**Your instructions:**
Substitute "car dealer" for every "dealership" in the text of all the items below, and keep everything else the same. Give back only the text, without the pictures.

__________

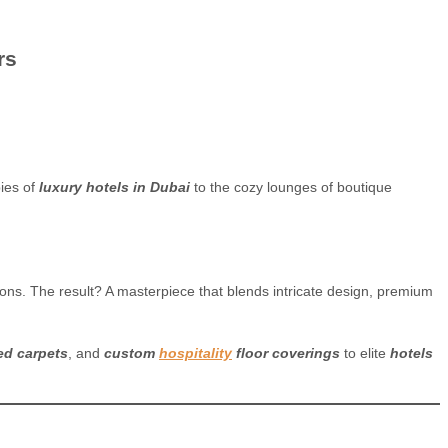
rs
ies of
luxury hotels in Dubai
to the cozy lounges of boutique
s. The result? A masterpiece that blends intricate design, premium
ed carpets
, and
custom
hospitality
floor coverings
to elite
hotels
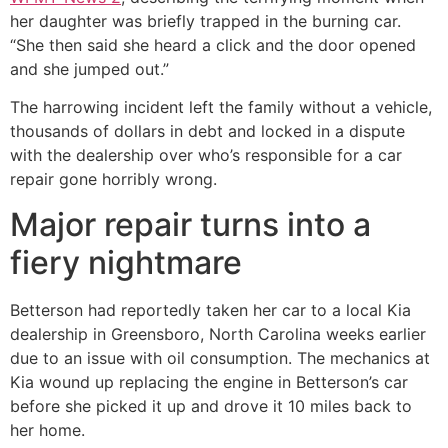
her daughter was briefly trapped in the burning car.
“She then said she heard a click and the door opened
and she jumped out.”
The harrowing incident left the family without a vehicle,
thousands of dollars in debt and locked in a dispute
with the dealership over who’s responsible for a car
repair gone horribly wrong.
Major repair turns into a
fiery nightmare
Betterson had reportedly taken her car to a local Kia
dealership in Greensboro, North Carolina weeks earlier
due to an issue with oil consumption. The mechanics at
Kia wound up replacing the engine in Betterson’s car
before she picked it up and drove it 10 miles back to
her home.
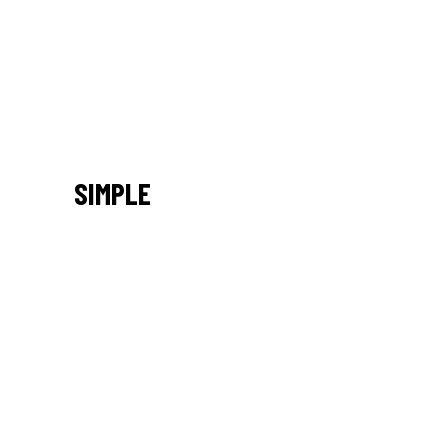
SIMPLE
/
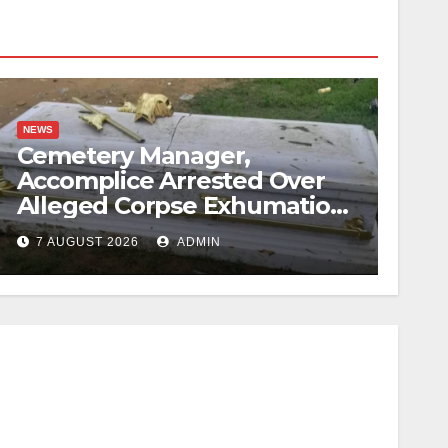
NEWS
Cemetery Manager,
Accomplice Arrested Over
Alleged Corpse Exhumation,
Casket Theft
7 AUGUST 2026
ADMIN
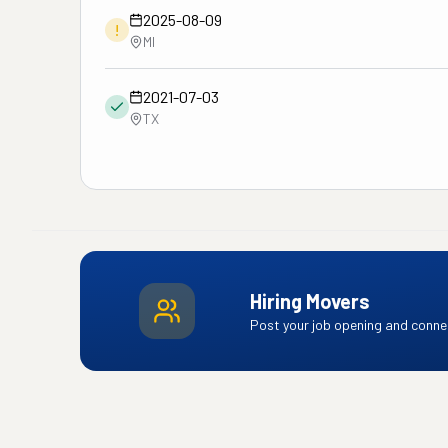
2025-08-09
!
MI
2021-07-03
TX
Hiring Movers
Post your job opening and connec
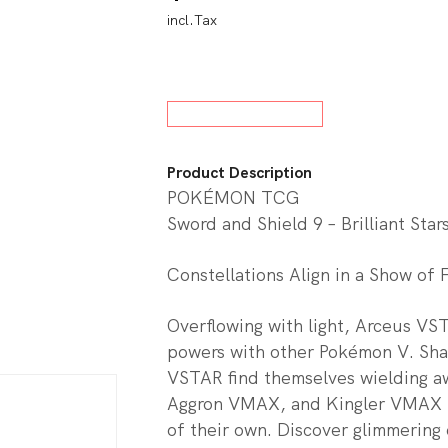
incl.Tax
w All Board Games
Product Description
POKÉMON TCG
Sword and Shield 9 – Brilliant Star
Constellations Align in a Show of 
Overflowing with light, Arceus VST
powers with other Pokémon V. Sh
VSTAR find themselves wielding
Aggron VMAX, and Kingler VMAX i
of their own. Discover glimmering 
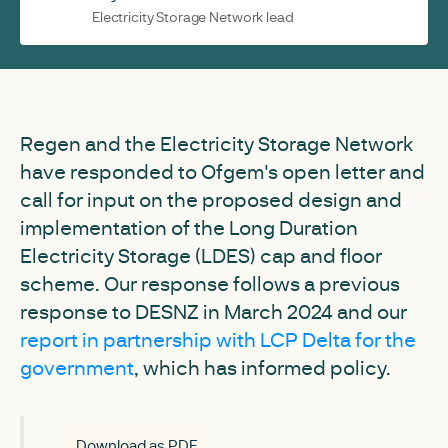
Electricity Storage Network lead
Regen and the Electricity Storage Network
have responded to Ofgem's open letter and
call for input on the proposed design and
implementation of the Long Duration
Electricity Storage (LDES) cap and floor
scheme. Our response follows a previous
response to DESNZ in March 2024 and our
report in partnership with LCP Delta for the
government
, which has informed policy.
Download as PDF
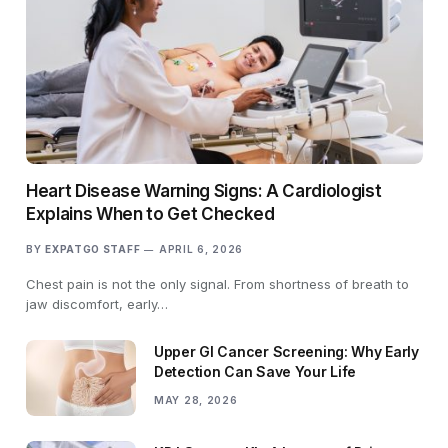
Heart Disease Warning Signs: A Cardiologist
Explains When to Get Checked
BY
EXPATGO STAFF
APRIL 6, 2026
Chest pain is not the only signal. From shortness of breath to
jaw discomfort, early…
Upper GI Cancer Screening: Why Early
Detection Can Save Your Life
MAY 28, 2026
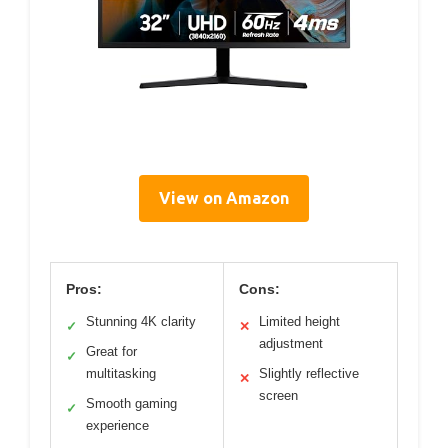
View on Amazon
Pros:
Cons:
Stunning 4K clarity
Limited height
✓
✕
adjustment
Great for
✓
multitasking
Slightly reflective
✕
screen
Smooth gaming
✓
experience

__________

**Result for this task:**
rs
ies of
luxury hotels in Dubai
to the cozy lounges of boutique
s. The result? A masterpiece that blends intricate design, premium
ed carpets
, and
custom
hospitality
floor coverings
to elite
hotels
her daughter was briefly trapped in the burning car.
“She then said she heard a click and the door opened
and she jumped out.”
The harrowing incident left the family without a vehicle,
thousands of dollars in debt and locked in a dispute
with the car dealer over who’s responsible for a car
repair gone horribly wrong.
Major repair turns into a
fiery nightmare
Betterson had reportedly taken her car to a local Kia
car dealer in Greensboro, North Carolina weeks earlier
due to an issue with oil consumption. The mechanics at
Kia wound up replacing the engine in Betterson’s car
before she picked it up and drove it 10 miles back to
her home.
SIMPLE
/
NEWS
Cemetery Manager,
Accomplice Arrested Over
Alleged Corpse Exhumation,
Casket Theft
7 AUGUST 2026
ADMIN
2025-08-09
!
MI
2021-07-03
TX
Hiring Movers
Post your job opening and connec
incl.Tax
w All Board Games
Product Description
POKÉMON TCG
Sword and Shield 9 – Brilliant Star
Constellations Align in a Show of 
Overflowing with light, Arceus VST
powers with other Pokémon V. Sh
VSTAR find themselves wielding
Aggron VMAX, and Kingler VMAX i
of their own. Discover glimmering 
Electricity Storage Network lead
Regen and the Electricity Storage Network
have responded to Ofgem's open letter and
call for input on the proposed design and
implementation of the Long Duration
Electricity Storage (LDES) cap and floor
scheme. Our response follows a previous
response to DESNZ in March 2024 and our
report in partnership with LCP Delta for the
government
, which has informed policy.
Download as PDF
Heart Disease Warning Signs: A Cardiologist
Explains When to Get Checked
BY
EXPATGO STAFF
APRIL 6, 2026
Chest pain is not the only signal. From shortness of breath to
jaw discomfort, early…
Upper GI Cancer Screening: Why Early
Detection Can Save Your Life
MAY 28, 2026
View on Amazon
Pros:
Cons:
Stunning 4K clarity
Limited height
✓
✕
adjustment
Great for
✓
multitasking
Slightly reflective
✕
screen
Smooth gaming
✓
experience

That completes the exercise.